The monitor updates in real-time via WebSocket — you see results as they happen, not after the graph finishes.


Human-in-the-Loop Checkpoints

The Control node pauses execution and presents you with three options:

Action Effect
Approve Content passes through unchanged, execution continues to the next node
Revise You edit the content before it continues. Modified content flows to the next node
Reject Content is sent to the Fallback node (if connected) for an alternative path

This is essential for workflows where you want AI to draft but a human to verify — content moderation, code review, approval chains, or any process where quality gates matter.


Controlling Execution

During a running execution, you can:

  • Pause — temporarily stop execution. Resume at any time from where it left off.
  • Resume — continue a paused execution.
  • Cancel — stop execution entirely. Cannot be resumed.

Error Handling

When a node fails:

  1. The execution monitor shows the failed node in red with the error message
  2. Execution stops at the failed node
  3. You can investigate the error, fix the issue, and re-run the graph

Common failure causes:

  • Anima character not connected to a cognition node
  • LLM provider temporarily unavailable
  • Terminal command execution error
  • MCP tool credentials expired
  • Timeout exceeded (default 300 seconds per graph)

Agentic Execution

When the Anima node has agentic mode enabled, individual cognition and terminal nodes can internally cycle multiple times:

  1. The node makes its LLM call
  2. If the response contains tool triggers ([TRIGGER:terminal:command], [TRIGGER:mcp:...], etc.)
  3. The tools are executed and results fed back to the LLM
  4. The LLM responds again — this repeats until no more triggers, the step limit is reached, or the token budget is exhausted
  5. The final output is passed to the next node in the graph

From the graph's perspective, it's one node execution. Inside that node, the agentic loop may have performed multiple LLM calls and tool executions autonomously.

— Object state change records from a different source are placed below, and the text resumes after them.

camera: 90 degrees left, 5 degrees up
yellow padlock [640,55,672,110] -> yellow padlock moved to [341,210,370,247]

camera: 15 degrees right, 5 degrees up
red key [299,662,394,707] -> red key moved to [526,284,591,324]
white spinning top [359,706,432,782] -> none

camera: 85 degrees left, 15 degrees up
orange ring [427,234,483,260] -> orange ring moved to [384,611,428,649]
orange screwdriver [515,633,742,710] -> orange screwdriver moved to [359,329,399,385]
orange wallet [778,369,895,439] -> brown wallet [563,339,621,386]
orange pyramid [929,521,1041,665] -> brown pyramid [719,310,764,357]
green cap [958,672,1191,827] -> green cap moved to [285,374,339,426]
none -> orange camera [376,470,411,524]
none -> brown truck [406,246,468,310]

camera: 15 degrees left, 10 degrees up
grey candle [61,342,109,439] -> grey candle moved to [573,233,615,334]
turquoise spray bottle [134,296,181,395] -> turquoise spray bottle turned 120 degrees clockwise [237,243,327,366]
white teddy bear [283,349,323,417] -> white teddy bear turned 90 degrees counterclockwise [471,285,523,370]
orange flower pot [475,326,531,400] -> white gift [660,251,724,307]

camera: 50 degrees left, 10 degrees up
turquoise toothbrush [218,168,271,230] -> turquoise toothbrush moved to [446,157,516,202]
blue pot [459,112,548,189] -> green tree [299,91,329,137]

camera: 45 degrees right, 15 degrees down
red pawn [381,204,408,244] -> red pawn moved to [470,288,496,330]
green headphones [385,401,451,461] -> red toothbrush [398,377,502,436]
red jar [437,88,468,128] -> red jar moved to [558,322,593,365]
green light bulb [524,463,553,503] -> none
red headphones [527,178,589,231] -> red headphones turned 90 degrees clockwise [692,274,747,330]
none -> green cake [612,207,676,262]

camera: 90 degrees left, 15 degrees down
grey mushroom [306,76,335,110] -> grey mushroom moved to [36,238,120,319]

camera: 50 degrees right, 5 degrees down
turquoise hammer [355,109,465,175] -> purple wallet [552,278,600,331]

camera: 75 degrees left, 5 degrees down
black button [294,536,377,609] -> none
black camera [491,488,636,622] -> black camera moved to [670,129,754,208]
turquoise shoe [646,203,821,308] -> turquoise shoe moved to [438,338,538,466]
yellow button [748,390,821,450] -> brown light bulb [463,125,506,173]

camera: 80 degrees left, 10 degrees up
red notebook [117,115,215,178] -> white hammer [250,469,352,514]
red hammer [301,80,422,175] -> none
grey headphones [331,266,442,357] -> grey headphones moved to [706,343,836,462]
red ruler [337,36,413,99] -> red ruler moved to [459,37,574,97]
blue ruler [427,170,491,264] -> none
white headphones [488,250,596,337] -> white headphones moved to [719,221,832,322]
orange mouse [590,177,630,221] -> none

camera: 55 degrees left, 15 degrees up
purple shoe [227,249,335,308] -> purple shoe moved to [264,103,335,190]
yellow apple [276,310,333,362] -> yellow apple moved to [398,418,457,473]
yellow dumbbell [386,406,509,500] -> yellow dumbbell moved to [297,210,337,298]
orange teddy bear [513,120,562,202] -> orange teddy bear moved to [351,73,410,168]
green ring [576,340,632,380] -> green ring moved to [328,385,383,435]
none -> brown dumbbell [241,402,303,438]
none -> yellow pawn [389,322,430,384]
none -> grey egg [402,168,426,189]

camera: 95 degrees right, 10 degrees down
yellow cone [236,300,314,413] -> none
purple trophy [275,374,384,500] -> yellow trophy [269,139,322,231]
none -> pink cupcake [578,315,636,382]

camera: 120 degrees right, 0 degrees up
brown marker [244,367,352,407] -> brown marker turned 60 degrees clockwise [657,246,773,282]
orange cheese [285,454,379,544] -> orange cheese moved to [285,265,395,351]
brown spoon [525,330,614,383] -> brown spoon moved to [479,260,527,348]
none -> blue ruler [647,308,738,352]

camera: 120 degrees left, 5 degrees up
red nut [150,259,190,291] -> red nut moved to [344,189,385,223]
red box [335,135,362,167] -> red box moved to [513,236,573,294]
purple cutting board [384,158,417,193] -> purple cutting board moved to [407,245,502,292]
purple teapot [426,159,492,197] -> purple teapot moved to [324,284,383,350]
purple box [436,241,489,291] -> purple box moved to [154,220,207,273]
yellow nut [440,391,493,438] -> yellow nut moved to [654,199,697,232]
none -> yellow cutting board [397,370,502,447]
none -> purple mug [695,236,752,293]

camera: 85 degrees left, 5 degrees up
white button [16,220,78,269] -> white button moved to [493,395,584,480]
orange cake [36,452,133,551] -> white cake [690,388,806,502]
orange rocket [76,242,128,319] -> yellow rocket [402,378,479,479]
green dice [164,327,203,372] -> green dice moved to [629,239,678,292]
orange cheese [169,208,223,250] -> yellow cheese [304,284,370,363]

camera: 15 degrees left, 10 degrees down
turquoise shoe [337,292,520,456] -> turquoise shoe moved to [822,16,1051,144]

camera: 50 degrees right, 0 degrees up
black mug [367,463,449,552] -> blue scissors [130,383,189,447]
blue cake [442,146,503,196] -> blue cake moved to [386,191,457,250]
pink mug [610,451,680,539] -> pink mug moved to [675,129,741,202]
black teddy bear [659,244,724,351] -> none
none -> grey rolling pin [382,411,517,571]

Agentic settings (configured on the Anima node):

Setting Default Description
Max Steps 3 Maximum iterations per node
Token Budget 50,000 Total tokens across all steps within a node
Timeout 120s Maximum time for the entire loop within a node

Webhooks

Graphs with a Webhook node can be triggered externally via HTTP POST:

POST /api/execution/webhook/{graph_id}

The webhook payload becomes the input content for the first node after the webhook trigger. This enables integration with external systems — CI/CD pipelines, monitoring alerts, form submissions, or any system that can send HTTP requests.